Diffusion massive de la recherche
Diffuser les travaux scientifiques le plus largement possible est devenu un objectif majeur, parfois imposé par les agences de financement de la recherche. Les éditeurs de revues spécialisées ont donc progressivement mis en place plusieurs solutions à destination des chercheurs et de leurs organismes de recherche (voir ci-dessous).
Archives ouvertes
Avant ou après la publication de son article, le chercheur a aussi la possibilité de déposer le manuscrit, accepté ou non, dans une archive ouverte. En premier lieu, il faut distinguer celles telles que HAL, qui accueillent essentiellement des articles déjà évalués par les pairs, et des serveurs où sont hébergés des prépublications tels que arXiv ou ChemRxiv. Cette deuxième solution est plutôt retenue pour accélérer le partage des résultats avec la communauté et affirmer une paternité en cas d’avancées majeures.
HAL
HAL (pour Hyper Article en Ligne) est une infrastructure publique créée en 2001 qui couvre toutes les disciplines de la recherche scientifique. Outre les articles et les communications scientifiques, les thèses et Habilitations à Diriger les Recherches (HDR) y sont aussi archivées de façon ouverte. Elle héberge aussi plus d’une centaine de portails institutionnels (par exemple celui du CEA ou du CNRS).
arXiv et ChemRxiv
Le serveur d’arXiv existe depuis 1991 et émane de physiciens théoriciens. D’autres disciplines sont cependant concernées. Ce n’est qu’en 2017 qu’un serveur équivalent est apparu pour la chimie, ChemRxiv. L’un des domaines les plus représentés sur ce serveur est la chimie théorique.
Publication en « open access »
Un article publié en « open access » est accessible librement, sans abonnement, à partir du site web de l’éditeur de la revue. Il est donc légitime de penser que cette approche favorise un partage des connaissances plus large que l’approche traditionnelle, par nature plus fermée. Les coûts de publication sont en revanche reportés sur les équipes de recherche, et donc le plus souvent sur les organismes qui les hébergent ou les financent.
Par exemple, parmi mes dernières publications à la date de rédaction de ce billet, voici celles disponibles en « open access » :
- Pollet, R., Andronaco, M., & Biswal, H. S. (2024). Onset of nitriles hydration with an environmentally benign catalyst: in‐water versus on‐water conditions. ChemPhysChem, e202400108.
- Pollet, R., Dognon, J. P., & Berthault, P. (2024). Isomer‐dependent escape rate of xenon from a water‐soluble cryptophane cage studied by Ab initio molecular dynamics. ChemPhysChem, 25(2), e202300509.

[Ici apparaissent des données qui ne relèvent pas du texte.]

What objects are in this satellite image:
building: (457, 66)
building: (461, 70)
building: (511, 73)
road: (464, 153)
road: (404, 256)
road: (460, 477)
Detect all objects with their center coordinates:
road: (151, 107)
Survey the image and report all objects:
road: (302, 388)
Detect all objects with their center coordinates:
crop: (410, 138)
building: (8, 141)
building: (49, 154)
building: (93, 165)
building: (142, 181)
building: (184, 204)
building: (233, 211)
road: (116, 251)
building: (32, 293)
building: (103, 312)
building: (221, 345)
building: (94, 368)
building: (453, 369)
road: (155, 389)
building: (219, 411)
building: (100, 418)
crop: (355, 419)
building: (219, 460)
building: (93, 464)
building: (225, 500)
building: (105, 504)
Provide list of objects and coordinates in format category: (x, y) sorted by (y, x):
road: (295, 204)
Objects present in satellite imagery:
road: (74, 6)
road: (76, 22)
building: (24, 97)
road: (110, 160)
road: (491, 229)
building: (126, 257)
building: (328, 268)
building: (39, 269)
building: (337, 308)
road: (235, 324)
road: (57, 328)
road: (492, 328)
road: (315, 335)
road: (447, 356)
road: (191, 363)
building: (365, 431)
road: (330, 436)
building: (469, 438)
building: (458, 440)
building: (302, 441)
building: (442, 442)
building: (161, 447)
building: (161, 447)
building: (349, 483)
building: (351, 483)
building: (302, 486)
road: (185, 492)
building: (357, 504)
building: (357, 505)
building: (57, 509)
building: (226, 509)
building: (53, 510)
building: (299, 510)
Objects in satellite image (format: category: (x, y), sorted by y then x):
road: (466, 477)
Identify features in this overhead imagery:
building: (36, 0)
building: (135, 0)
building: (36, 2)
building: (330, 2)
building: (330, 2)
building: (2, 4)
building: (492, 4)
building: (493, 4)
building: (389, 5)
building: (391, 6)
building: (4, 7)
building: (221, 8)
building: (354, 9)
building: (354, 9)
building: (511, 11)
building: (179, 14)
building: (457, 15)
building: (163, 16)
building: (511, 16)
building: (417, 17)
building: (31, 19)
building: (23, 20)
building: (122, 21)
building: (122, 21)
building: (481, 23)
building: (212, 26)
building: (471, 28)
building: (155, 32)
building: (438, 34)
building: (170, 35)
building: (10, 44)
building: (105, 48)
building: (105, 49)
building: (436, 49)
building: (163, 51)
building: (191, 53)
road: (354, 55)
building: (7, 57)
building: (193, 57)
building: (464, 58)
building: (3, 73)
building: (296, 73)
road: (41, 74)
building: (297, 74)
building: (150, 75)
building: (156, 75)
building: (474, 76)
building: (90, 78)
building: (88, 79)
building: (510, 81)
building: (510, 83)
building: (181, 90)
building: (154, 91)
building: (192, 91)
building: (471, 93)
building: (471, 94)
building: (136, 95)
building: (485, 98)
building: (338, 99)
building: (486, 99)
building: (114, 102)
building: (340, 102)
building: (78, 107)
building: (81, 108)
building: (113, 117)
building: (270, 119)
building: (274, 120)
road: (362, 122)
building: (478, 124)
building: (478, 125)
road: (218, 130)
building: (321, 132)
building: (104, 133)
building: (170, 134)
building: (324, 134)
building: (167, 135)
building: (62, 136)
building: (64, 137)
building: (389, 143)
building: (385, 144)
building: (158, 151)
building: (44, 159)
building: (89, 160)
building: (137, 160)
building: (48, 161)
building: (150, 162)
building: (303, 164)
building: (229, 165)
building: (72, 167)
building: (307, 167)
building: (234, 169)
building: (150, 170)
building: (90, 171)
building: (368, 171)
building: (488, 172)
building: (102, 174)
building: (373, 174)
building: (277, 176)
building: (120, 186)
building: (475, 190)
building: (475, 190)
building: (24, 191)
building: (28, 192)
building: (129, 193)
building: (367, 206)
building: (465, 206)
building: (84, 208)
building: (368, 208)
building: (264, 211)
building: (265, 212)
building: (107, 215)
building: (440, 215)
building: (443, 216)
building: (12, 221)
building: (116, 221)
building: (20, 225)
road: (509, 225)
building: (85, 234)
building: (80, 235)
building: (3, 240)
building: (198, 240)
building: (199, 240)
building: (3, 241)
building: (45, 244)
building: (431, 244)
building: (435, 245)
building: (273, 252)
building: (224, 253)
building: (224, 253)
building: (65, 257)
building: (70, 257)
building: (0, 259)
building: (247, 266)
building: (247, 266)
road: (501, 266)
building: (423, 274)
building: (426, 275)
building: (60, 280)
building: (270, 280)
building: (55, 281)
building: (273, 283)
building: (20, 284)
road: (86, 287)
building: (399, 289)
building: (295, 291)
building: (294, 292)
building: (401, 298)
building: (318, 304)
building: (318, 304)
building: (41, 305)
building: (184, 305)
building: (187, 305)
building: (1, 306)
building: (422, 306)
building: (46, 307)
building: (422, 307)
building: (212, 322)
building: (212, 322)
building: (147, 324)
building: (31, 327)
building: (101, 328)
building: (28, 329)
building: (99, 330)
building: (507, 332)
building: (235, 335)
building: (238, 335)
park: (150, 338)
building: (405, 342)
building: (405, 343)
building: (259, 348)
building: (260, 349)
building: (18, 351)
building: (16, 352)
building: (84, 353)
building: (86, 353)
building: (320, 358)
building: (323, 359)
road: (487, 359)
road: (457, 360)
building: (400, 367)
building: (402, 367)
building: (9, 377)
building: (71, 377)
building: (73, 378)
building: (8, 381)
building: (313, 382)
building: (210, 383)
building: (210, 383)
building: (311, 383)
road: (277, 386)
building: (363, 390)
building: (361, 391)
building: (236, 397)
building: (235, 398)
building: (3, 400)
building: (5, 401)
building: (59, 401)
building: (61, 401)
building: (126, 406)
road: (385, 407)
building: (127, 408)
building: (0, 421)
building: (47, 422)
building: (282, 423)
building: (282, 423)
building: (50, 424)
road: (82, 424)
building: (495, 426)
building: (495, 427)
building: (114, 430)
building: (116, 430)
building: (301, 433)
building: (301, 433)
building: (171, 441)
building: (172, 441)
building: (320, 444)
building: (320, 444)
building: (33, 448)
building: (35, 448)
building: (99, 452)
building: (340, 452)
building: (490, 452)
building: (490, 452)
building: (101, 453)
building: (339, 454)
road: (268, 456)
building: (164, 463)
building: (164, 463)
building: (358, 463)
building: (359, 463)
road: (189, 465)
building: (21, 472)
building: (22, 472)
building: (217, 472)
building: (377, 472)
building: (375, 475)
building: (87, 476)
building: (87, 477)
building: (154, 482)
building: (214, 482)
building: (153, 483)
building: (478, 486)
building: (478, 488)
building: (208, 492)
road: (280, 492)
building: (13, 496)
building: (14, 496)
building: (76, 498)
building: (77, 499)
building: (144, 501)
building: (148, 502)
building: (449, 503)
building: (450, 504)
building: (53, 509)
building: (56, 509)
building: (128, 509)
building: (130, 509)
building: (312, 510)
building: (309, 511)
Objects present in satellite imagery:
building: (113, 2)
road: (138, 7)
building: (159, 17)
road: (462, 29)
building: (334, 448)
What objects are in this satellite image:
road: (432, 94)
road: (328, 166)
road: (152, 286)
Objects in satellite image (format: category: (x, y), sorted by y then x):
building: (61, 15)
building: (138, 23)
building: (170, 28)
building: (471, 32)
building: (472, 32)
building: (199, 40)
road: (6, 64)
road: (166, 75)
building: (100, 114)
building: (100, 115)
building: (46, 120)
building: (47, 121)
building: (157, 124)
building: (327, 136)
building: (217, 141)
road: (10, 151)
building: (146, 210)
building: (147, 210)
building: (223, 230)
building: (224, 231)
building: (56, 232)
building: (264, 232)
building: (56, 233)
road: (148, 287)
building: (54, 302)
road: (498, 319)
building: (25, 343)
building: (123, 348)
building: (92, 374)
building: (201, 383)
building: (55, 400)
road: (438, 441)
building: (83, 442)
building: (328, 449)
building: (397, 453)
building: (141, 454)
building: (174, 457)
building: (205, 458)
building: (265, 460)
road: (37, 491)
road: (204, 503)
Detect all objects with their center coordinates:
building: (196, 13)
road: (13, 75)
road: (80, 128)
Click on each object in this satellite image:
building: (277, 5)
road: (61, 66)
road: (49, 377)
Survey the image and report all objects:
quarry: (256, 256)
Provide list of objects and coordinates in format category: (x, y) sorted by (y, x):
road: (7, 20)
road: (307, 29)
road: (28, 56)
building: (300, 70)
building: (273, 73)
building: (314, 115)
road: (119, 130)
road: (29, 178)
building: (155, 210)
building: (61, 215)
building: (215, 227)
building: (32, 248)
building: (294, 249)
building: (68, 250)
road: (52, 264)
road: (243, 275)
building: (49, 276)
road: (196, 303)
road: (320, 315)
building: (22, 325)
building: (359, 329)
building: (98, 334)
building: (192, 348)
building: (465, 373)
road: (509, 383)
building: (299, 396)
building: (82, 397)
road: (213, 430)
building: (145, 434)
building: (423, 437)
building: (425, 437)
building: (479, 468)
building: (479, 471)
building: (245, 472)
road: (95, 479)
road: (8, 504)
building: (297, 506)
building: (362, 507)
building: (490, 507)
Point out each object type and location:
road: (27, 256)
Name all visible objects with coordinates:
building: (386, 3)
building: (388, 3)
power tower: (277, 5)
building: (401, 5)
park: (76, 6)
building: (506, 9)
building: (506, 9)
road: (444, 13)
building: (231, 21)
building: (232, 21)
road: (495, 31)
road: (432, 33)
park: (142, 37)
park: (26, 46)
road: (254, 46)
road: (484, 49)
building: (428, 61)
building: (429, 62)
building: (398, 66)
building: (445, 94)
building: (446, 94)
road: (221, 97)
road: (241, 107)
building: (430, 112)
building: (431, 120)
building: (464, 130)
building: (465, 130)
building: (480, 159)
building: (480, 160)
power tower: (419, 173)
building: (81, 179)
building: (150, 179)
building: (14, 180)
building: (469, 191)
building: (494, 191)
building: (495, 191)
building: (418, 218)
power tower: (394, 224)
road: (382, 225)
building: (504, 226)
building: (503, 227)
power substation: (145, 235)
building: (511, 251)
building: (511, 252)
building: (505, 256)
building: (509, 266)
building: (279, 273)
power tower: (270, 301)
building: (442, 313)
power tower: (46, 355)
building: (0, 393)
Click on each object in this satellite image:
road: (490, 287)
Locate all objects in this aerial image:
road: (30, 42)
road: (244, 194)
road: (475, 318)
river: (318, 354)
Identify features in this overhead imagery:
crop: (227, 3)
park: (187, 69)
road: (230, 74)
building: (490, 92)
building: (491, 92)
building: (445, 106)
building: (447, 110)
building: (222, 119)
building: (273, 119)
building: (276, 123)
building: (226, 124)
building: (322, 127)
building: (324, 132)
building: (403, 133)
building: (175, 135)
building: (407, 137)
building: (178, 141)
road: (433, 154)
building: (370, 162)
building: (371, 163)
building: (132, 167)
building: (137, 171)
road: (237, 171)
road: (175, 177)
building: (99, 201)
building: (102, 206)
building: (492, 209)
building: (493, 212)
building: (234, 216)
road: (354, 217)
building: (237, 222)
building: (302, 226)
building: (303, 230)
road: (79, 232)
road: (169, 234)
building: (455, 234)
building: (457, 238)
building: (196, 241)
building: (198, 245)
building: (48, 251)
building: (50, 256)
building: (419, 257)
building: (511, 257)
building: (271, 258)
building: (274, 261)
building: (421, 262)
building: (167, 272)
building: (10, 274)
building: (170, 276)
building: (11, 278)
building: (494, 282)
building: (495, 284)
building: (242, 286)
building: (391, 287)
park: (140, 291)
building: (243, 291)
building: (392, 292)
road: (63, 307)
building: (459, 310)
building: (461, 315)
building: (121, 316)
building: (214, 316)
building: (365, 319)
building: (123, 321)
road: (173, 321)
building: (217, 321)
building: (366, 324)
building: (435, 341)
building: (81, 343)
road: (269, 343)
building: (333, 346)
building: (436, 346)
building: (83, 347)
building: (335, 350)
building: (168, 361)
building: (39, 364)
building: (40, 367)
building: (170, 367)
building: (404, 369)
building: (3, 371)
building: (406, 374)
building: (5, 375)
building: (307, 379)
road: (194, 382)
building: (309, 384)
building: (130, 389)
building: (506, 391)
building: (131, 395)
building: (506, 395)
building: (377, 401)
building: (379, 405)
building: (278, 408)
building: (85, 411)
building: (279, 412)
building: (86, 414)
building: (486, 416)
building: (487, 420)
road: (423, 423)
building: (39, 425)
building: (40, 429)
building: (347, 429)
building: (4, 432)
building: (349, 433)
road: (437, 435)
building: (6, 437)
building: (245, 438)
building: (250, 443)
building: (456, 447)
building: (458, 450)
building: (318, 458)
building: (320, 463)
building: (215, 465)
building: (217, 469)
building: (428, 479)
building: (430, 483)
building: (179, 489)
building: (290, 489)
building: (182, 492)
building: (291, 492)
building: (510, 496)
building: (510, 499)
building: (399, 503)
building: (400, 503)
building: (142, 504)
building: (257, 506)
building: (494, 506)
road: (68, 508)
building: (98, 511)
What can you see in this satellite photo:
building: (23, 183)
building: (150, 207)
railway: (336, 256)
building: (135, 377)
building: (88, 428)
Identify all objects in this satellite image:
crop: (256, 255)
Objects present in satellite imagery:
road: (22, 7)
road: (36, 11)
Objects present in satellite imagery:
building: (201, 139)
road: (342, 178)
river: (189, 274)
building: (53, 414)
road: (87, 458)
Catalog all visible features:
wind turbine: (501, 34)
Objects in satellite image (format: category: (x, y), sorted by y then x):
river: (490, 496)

- Pollet, R., & Chin, W. (2023). In silico investigation of the thermochemistry and photoactivity of pyruvic acid in an aqueous solution of NaCl. Chemistry–A European Journal, 29(55), e202302225.
Consortium Couperin
Le consortium Couperin est une association à but non lucratif créée en 1999 qui facilite et promeut la science ouverte en France. Elle est notamment chargée de négocier avec les éditeurs de revues scientifiques en vue d’obtenir des accords spécifiques (par exemple avec Wiley pour la période 2022-2024, Royal Society of Chemistry pour 2022-2024, Elsevier pour 2019-2023).